Путём поездки на поезде и нескольких автобусных рейсов разных продолжительностей я оказался в больнице, у койки моей дорогой сестры. Сказать, что выглядела она ужасно, значит не сказать ничего: блестящая загорелая кожа потеряла здоровый цвет и стала бледнее мела; шикарные волосы, за которыми она тщательно ухаживала, исчезли, ничего не оставив на голове. Я до сих пор не понимаю, почему она мне не сообщила? Мы всё детство жили душа в душу, были лучшими друзьями друг для друга. Но она смолчала про онкологию. Почему? Решила, что справится самостоятельно? Не хотела, чтобы я волновался и переживал за неё?
Я пробыл рядом с ней около месяца, помогал, чем только мог, на что был способен. Но борьбу с этой страшной болезнью мы не выиграли – сестра умерла в мучениях. Меня от горя разрывало на части! Если бы она сообщила о болезни раньше, всё могло быть по-другому! Пусть потратили бы ещё несколько месяцев или даже лет, главное – она была бы жива! Но она не сообщила!
Но сейчас не об этом.
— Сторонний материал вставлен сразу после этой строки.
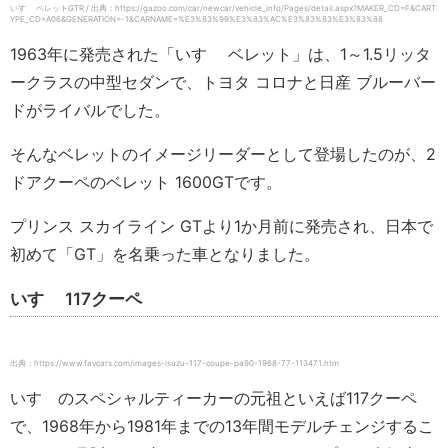
いすゞ ベレットGTR / 出典：https://gazoo.com/car/newcar/vehicle_info/Pages/detail.aspx?MAKER_CD=F&CART
YPE_CD=A06&GENERATION=-1&CARNAME=%E3%83%99%E3%83%AC%E3%83%83%E3%83%88
1963年に発売された「いすゞ ベレット」は、1～1.5リッタ
ークラスの中型セダンで、トヨタ コロナと日産 ブルーバー
ドがライバルでした。
そんなベレットのイメージリーダーとして登場したのが、2
ドアクーペのベレット 1600GTです。
プリンス スカイライン GTより1か月前に発売され、日本で
初めて「GT」を名乗った車となりました。
いすゞ 117クーペ
出典：https://www.favcars.com/images-isuzu-117-coupe-pa90-1968-77-113471.htm
いすゞのスペシャルティーカーの元祖といえば117クーペ
で、1968年から1981年までの13年間モデルチェンジするこ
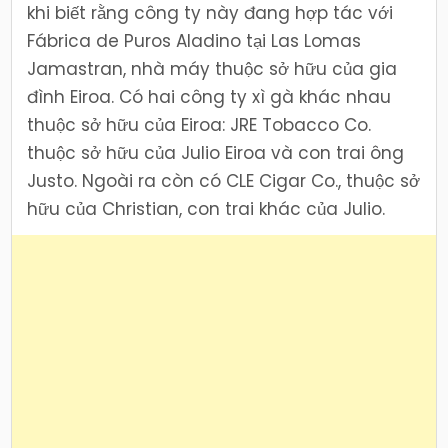
khi biết rằng công ty này đang hợp tác với
Fábrica de Puros Aladino tại Las Lomas
Jamastran, nhà máy thuộc sở hữu của gia
đình Eiroa. Có hai công ty xì gà khác nhau
thuộc sở hữu của Eiroa: JRE Tobacco Co.
thuộc sở hữu của Julio Eiroa và con trai ông
Justo. Ngoài ra còn có CLE Cigar Co., thuộc sở
hữu của Christian, con trai khác của Julio.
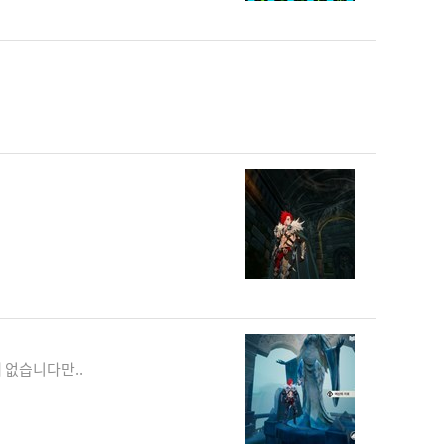
 없습니다만..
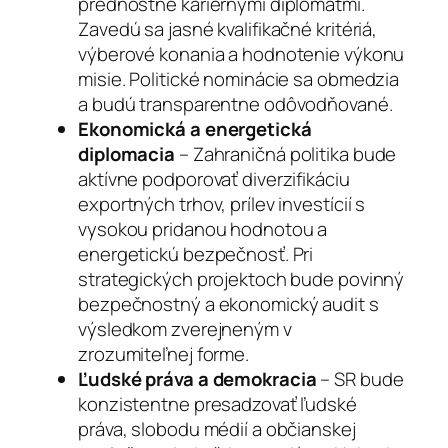
prednostne kariérnymi diplomatmi.
Zavedú sa jasné kvalifikačné kritériá,
výberové konania a hodnotenie výkonu
misie. Politické nominácie sa obmedzia
a budú transparentne odôvodňované.
Ekonomická a energetická
diplomacia
– Zahraničná politika bude
aktívne podporovať diverzifikáciu
exportných trhov, prílev investícií s
vysokou pridanou hodnotou a
energetickú bezpečnosť. Pri
strategických projektoch bude povinný
bezpečnostný a ekonomický audit s
výsledkom zverejneným v
zrozumiteľnej forme.
Ľudské práva a demokracia
– SR bude
konzistentne presadzovať ľudské
práva, slobodu médií a občianskej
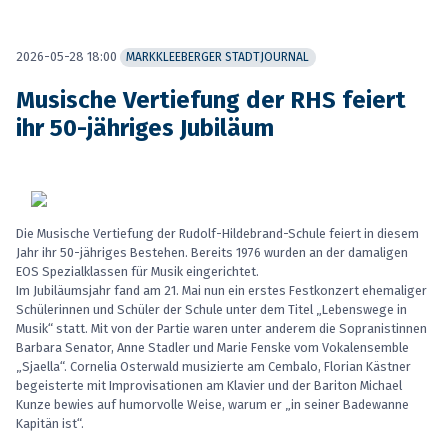
2026-05-28 18:00
MARKKLEEBERGER STADTJOURNAL
Musische Vertiefung der RHS feiert
ihr 50-jähriges Jubiläum
Die Musische Vertiefung der Rudolf-Hildebrand-Schule feiert in diesem
Jahr ihr 50-jähriges Bestehen. Bereits 1976 wurden an der damaligen
EOS Spezialklassen für Musik eingerichtet.
Im Jubiläumsjahr fand am 21. Mai nun ein erstes Festkonzert ehemaliger
Schülerinnen und Schüler der Schule unter dem Titel „Lebenswege in
Musik“ statt. Mit von der Partie waren unter anderem die Sopranistinnen
Barbara Senator, Anne Stadler und Marie Fenske vom Vokalensemble
„Sjaella“. Cornelia Osterwald musizierte am Cembalo, Florian Kästner
begeisterte mit Improvisationen am Klavier und der Bariton Michael
Kunze bewies auf humorvolle Weise, warum er „in seiner Badewanne
Kapitän ist“.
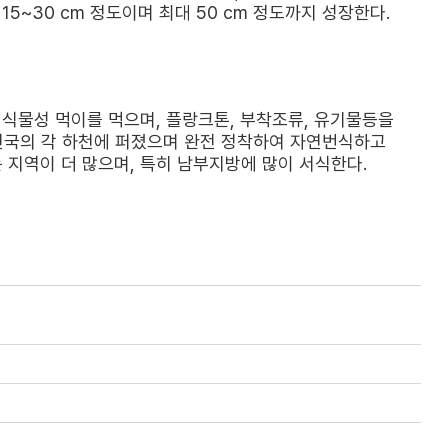
5~30 cm 정도이며 최대 50 cm 정도까지 성장한다.
로 식물성 먹이를 먹으며, 플랑크톤, 부착조류, 유기물등을
 전국의 각 하천에 퍼졌으며 완전 정착하여 자연번식하고
지역이 더 많으며, 특히 남부지방에 많이 서식한다.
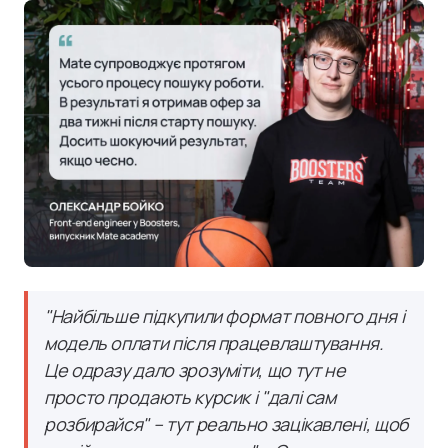
"Найбільше підкупили формат повного дня і
модель оплати після працевлаштування.
Це одразу дало зрозуміти, що тут не
просто продають курсик і "далі сам
розбирайся" – тут реально зацікавлені, щоб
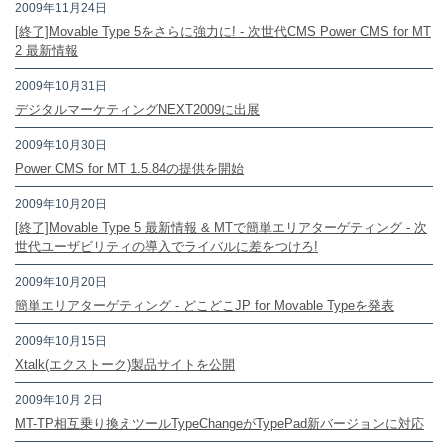
2009年11月24日
[終了]Movable Type 5をさらに強力に! - 次世代CMS Power CMS for MT
2 最新情報
2009年10月31日
デジタルマーケティングNEXT2009に出展
2009年10月30日
Power CMS for MT 1.5.84の提供を開始
2009年10月20日
[終了]Movable Type 5 最新情報 & MTで簡単エリアターゲティング - 次
世代ユーザビリティの導入でライバルに差をつけろ!
2009年10月20日
簡単エリアターゲティング - どこどこJP for Movable Typeを発表
2009年10月15日
Xtalk(エクストーク)製品サイトを公開
2009年10月 2日
MT-TP相互乗り換えツールTypeChangeがTypePad新バージョンに対応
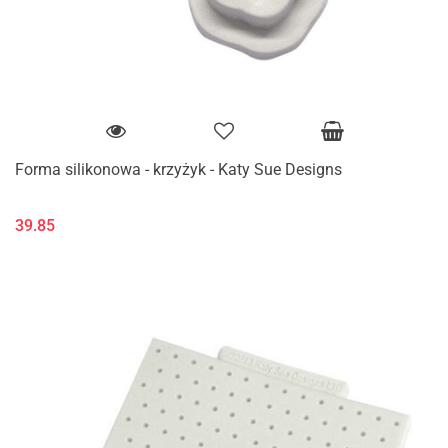
Forma silikonowa - krzyżyk - Katy Sue Designs
39.85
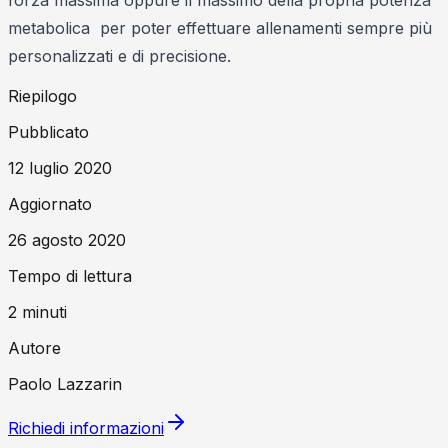
forza massima oppure il massimo della propria potenza
metabolica per poter effettuare allenamenti sempre più
personalizzati e di precisione.
Riepilogo
Pubblicato
12 luglio 2020
Aggiornato
26 agosto 2020
Tempo di lettura
2
minuti
Autore
Paolo Lazzarin
Richiedi informazioni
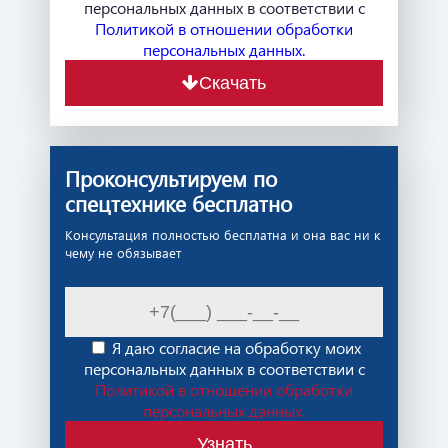
персональных данных в соответствии с
Политикой в отношении обработки
персональных данных.
Скачать
Проконсультируем по
спецтехнике бесплатно
Консультация полностью бесплатна и она вас ни к
чему не обязывает
Я даю согласие на обработку моих
персональных данных в соответствии с
Политикой в отношении обработки
персональных данных.
Узнать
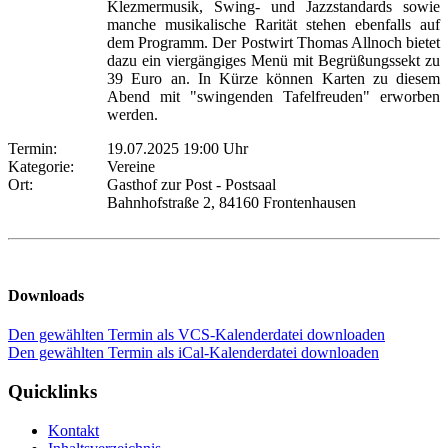
Klezmermusik, Swing- und Jazzstandards sowie
manche musikalische Rarität stehen ebenfalls auf
dem Programm. Der Postwirt Thomas Allnoch bietet
dazu ein viergängiges Menü mit Begrüßungssekt zu
39 Euro an. In Kürze können Karten zu diesem
Abend mit "swingenden Tafelfreuden" erworben
werden.
Termin:
19.07.2025 19:00 Uhr
Kategorie:
Vereine
Ort:
Gasthof zur Post - Postsaal
Bahnhofstraße 2, 84160 Frontenhausen
Downloads
Den gewählten Termin als VCS-Kalenderdatei downloaden
Den gewählten Termin als iCal-Kalenderdatei downloaden
Quicklinks
Kontakt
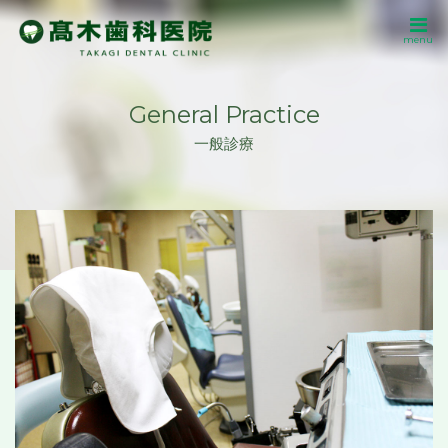
menu
General Practice
一般診療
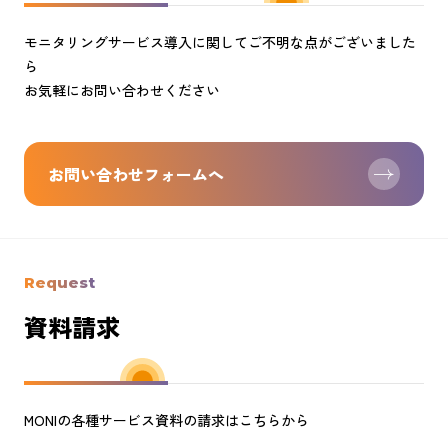
モニタリングサービス導入に関してご不明な点がございました
ら
お気軽にお問い合わせください
お問い合わせフォームへ
Request
資料請求
MONIの各種サービス資料の請求はこちらから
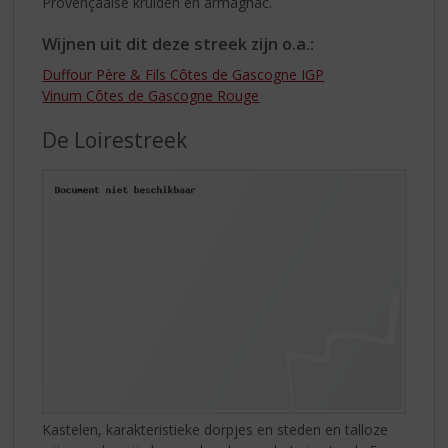
Provençaalse kruiden en armagnac.
Wijnen uit dit deze streek zijn o.a.:
Duffour Père & Fils Côtes de Gascogne IGP
Vinum Côtes de Gascogne Rouge
De Loirestreek
Kastelen, karakteristieke dorpjes en steden en talloze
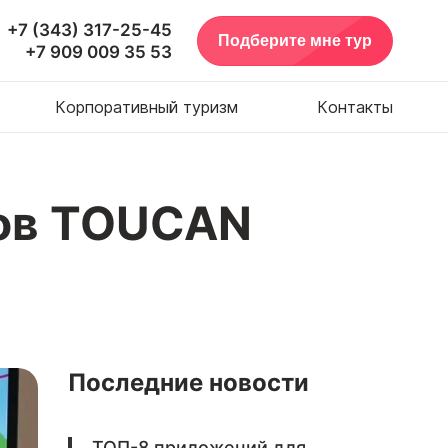
+7 (343) 317-25-45
Подберите мне тур
+7 909 009 35 53
Корпоративный туризм
Контакты
бов TOUCAN
Последние новости
ТОП-8 приложений для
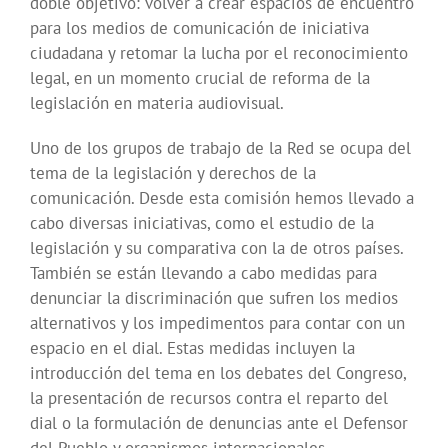
doble objetivo: volver a crear espacios de encuentro
para los medios de comunicación de iniciativa
ciudadana y retomar la lucha por el reconocimiento
legal, en un momento crucial de reforma de la
legislación en materia audiovisual.
Uno de los grupos de trabajo de la Red se ocupa del
tema de la legislación y derechos de la
comunicación. Desde esta comisión hemos llevado a
cabo diversas iniciativas, como el estudio de la
legislación y su comparativa con la de otros países.
También se están llevando a cabo medidas para
denunciar la discriminación que sufren los medios
alternativos y los impedimentos para contar con un
espacio en el dial. Estas medidas incluyen la
introducción del tema en los debates del Congreso,
la presentación de recursos contra el reparto del
dial o la formulación de denuncias ante el Defensor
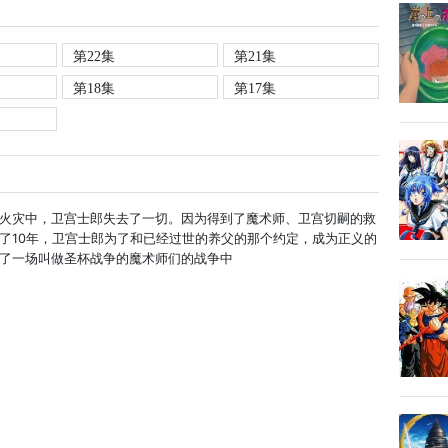
第22集
第21集
第18集
第17集
火灾中，卫宫士郎失去了一切。因为得到了魔术师、卫宫切嗣的救
了10年，卫宫士郎为了和已经过世的养父的那个约定，成为正义的
了一场叫做圣杯战争的魔术师们的战争中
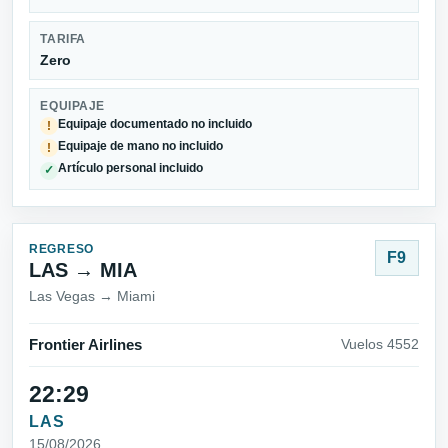
TARIFA
Zero
EQUIPAJE
Equipaje documentado no incluido
!
Equipaje de mano no incluido
!
Artículo personal incluido
✓
REGRESO
F9
LAS → MIA
Las Vegas → Miami
Frontier Airlines
Vuelos 4552
22:29
LAS
15/08/2026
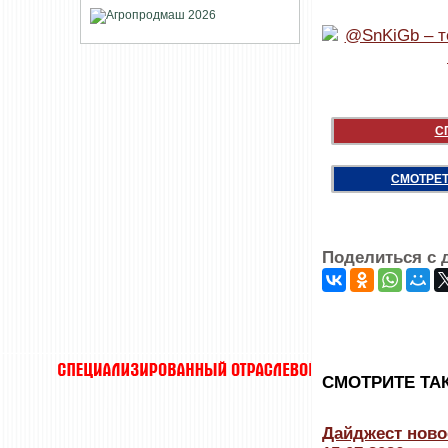
С
СМОТРЕТ
Поделиться с 
CМОТРИТЕ ТА
Дайджест ново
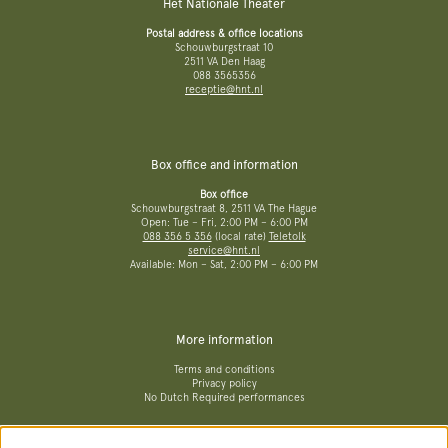
Het Nationale Theater
Postal address & office locations
Schouwburgstraat 10
2511 VA Den Haag
088 3565356
receptie@hnt.nl
Box office and information
Box office
Schouwburgstraat 8, 2511 VA The Hague
Open: Tue – Fri, 2:00 PM – 6:00 PM
088 356 5 356
(local rate)
Teletolk
service@hnt.nl
Available: Mon – Sat, 2:00 PM – 6:00 PM
More information
Terms and conditions
Privacy policy
No Dutch Required performances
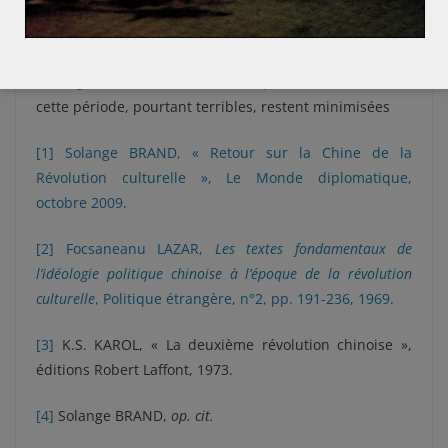
individuel et à relancer le culte de sa personnalité. Elle
a fait de lui l’incarnation du prolétariat et de la
révolution. Aujourd’hui encore en Chine, Mao demeure
une figure centrale et les conséquences humaines de
cette période, pourtant terribles, restent minimisées
[1]
Solange BRAND, « Retour sur la Chine de la
Révolution culturelle », Le Monde diplomatique,
octobre 2009.
[2]
Focsaneanu LAZAR,
Les textes fondamentaux de
l’idéologie politique chinoise à l’époque de la révolution
culturelle
, Politique étrangère, n°2, pp. 191-236, 1969.
[3]
K.S. KAROL, « La deuxième révolution chinoise »,
éditions Robert Laffont, 1973.
[4]
Solange BRAND,
op. cit.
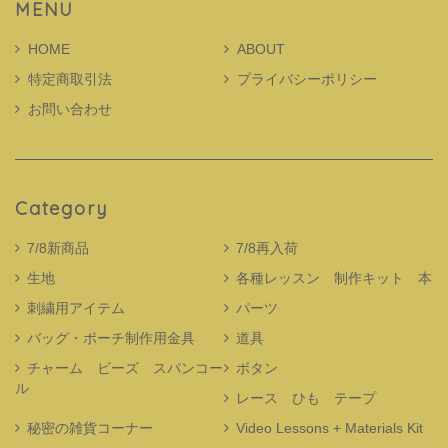
MENU
HOME
ABOUT
特定商取引法
プライバシーポリシー
お問い合わせ
Category
7/8新商品
7/8再入荷
生地
各種レッスン 制作キット 本
刺繍用アイテム
パーツ
バッグ・ポーチ制作用金具
道具
チャーム ビーズ スパンコー
ボタン
ル
レース ひも テープ
秘密の雑貨コーナー
Video Lessons + Materials Kit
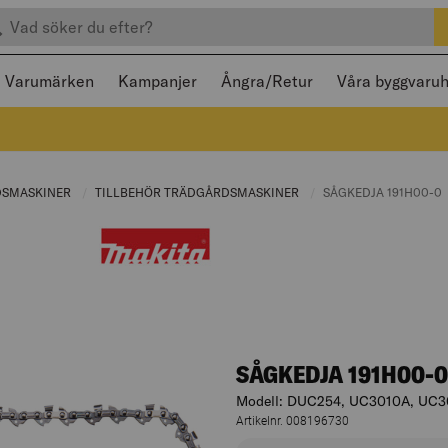
efter produkter
 och stängas med Escape
Varumärken
Kampanjer
Ångra/Retur
Våra byggvaru
:
DSMASKINER
CURRENT PAGE:
TILLBEHÖR TRÄDGÅRDSMASKINER
CURRENT PAGE:
CURRENT PAGE:
SÅGKEDJA 191H00-0
SÅGKEDJA 191H00-0
Modell: DUC254, UC3010A, UC
Artikelnr. 008196730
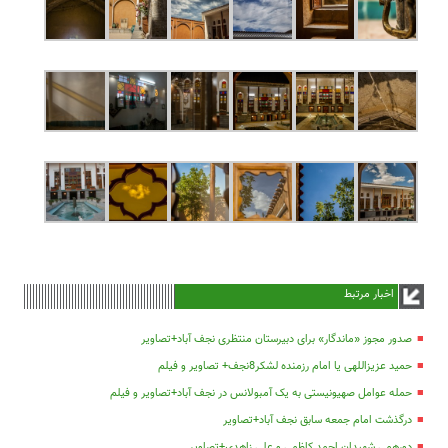
اخبار مرتبط
صدور مجوز «ماندگار» برای دبیرستان منتظری نجف آباد+تصاویر
حمید عزیزاللهی یا امام رزمنده لشکر8نجف+ تصاویر و فیلم
حمله عوامل صهیونیستی به یک آمبولانس در نجف آباد+تصاویر و فیلم
درگذشت امام جمعه سابق نجف آباد+تصاویر
دورهمی شهیدان احمد کاظمی و علی زاهدی+تصاویر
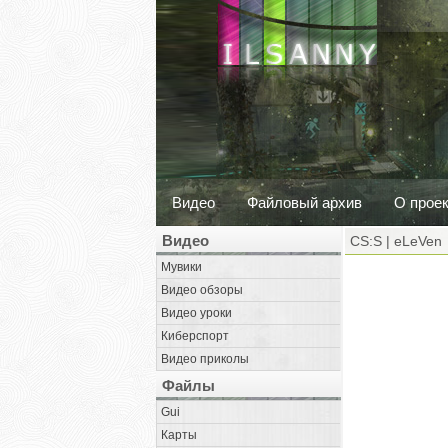
Видео
Файловый архив
О прое
Видео
CS:S | eLeVen
Мувики
Видео обзоры
Видео уроки
Киберспорт
Видео приколы
Файлы
Gui
Карты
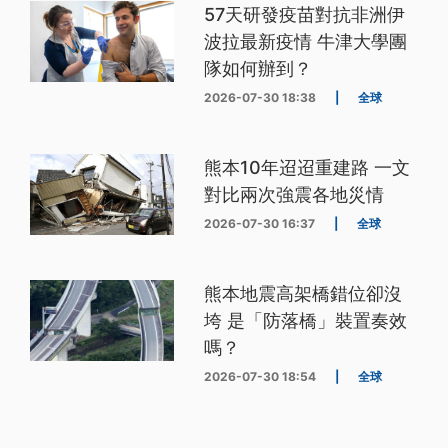
57天研發疫苗對抗非洲伊
波拉最新疫情 牛津大學團
隊如何辦到？
2026-07-30 18:38
|
全球
熊本10年迢迢重建路 一文
對比兩次強震各地災情
2026-07-30 16:37
|
全球
熊本地震高架橋錯位卻沒
垮 是「防落橋」裝置奏效
嗎？
2026-07-30 18:54
|
全球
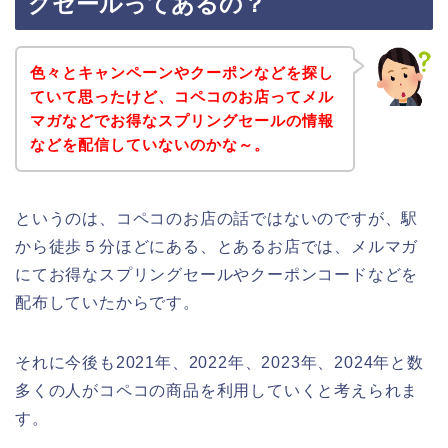
グセールってあるの？
色々とキャンペーンやクーポンなどを探し
ていて思ったけど、コペコのお店ってメル
マガなどでお得なスプリングセールの情報
などを配信していないのかな～。
というのは、コペコのお店の話ではないのですが、駅
から徒歩５分ほどにある、とあるお店では、メルマガ
にてお得なスプリングセールやクーポンコードなどを
配布していたからです。
それに今後も2021年、2022年、2023年、2024年と数
多くの人がコペコの商品を利用していくと考えられま
す。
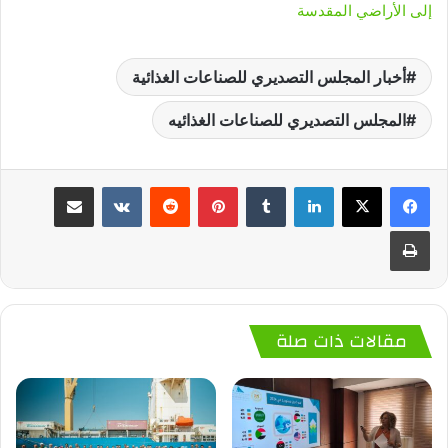
إلى الأراضي المقدسة
أخبار المجلس التصديري للصناعات الغذائية
المجلس التصديري للصناعات الغذائيه
لينكدإن
‏Tumblr
بينتيريست
‏Reddit
‏VKontakte
مشاركة عبر البريد
طباعة
مقالات ذات صلة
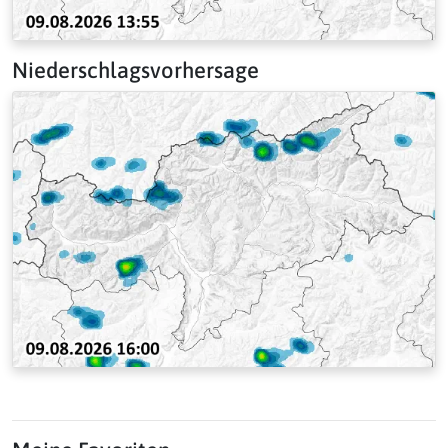
Niederschlagsvorhersage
Пусть по моим щёкам опять текут слёзы, повествование будет идти не о сестре.
Она хотела, чтобы её похоронили на Могойском кладбище рядом с мамой, папой, бабушкой и дедушкой (я тоже этого хочу, когда придёт мой час). Я собирался выполнить её волю. Сел в то роковое такси и отправился в похоронное бюро. Но до пункта назначения не добрался и где-то ещё до половины пути выпал из жизни на шесть лет. Из того момента помню лишь шум трения колёс об асфальт, одно, но очень грубое матерное выражение водителя и оглушающий скрежет металла. После этого – темнота, забвение. Позже после пробуждения я спрашивал у полицейского, что прибыл на место автокатастрофы, что тогда произошло. Тот ответил, что с такси столкнулся другой автомобиль, забитый пьяными студентами. Оба водителя погибли. За ними отправились парень и девушка, что сидели на переднем пассажирском сиденье. Остальные получили множественные травмы. А меня нашли в нескольких метрах от столкновения. В тот момент мне вспомнилось, что я сидел рядом с водителем (это был весьма учтивый мужчина, подающий вид человека с большим опытом в вождении), и тот говорил, чтобы я пристегнулся. Но я не сделал этого, потому и вылетел через лобовое стекло. Как только умудрился выжить и не размозжить голову об асфальт? Ума не приложу.
Но не всё так гладко – я был на грани между жизнью и смертью, то есть погрузился в кому. Я сумел из неё выкарабкаться, хоть и ушло на это шесть лет. Процесс реабилитации был трудным и болезненным, меня заново учили быть человеком. Но я смог её пройти. Выявились проблемы – как после инсульта отнялась правая сторона тела. Не окончательно, конечно, но функционирует плохо. Суставы медленно сгибаются и разгибаются, сопровождаясь тихой, но противной болью. Хромаю на правую ногу, отчего у меня под рукой теперь постоянно находится трость. А рукой я мало что могу делать; держать пишущую ручку и ложку ещё умудряюсь, а в остальном крах: пальцы совсем не хотят слушаться. Глаз хуже видит, чем левый; на ухо практически оглох. В общем, пришлось привыкать к новым условиям жизни.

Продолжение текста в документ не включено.